• _The problem_
Reproduce the records that follow exactly as they are written.

• _Material supplied_

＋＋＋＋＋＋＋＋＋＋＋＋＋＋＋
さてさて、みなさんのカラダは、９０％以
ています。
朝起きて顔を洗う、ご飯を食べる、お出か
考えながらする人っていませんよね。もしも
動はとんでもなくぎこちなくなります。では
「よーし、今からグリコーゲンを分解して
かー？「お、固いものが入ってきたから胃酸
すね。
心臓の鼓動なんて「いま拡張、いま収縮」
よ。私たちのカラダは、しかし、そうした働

• _Exercise solution_
＋＋＋＋＋＋＋＋＋＋＋＋＋＋＋
さてさて、みなさんのカラダは、９０％以
ています。
朝起きて顔を洗う、ご飯を食べる、お出か
考えながらする人っていませんよね。もしも
動はとんでもなくぎこちなくなります。では
「よーし、今からグリコーゲンを分解して
かー？「お、固いものが入ってきたから胃酸
すね。
心臓の鼓動なんて「いま拡張、いま収縮」
よ。私たちのカラダは、しかし、そうした働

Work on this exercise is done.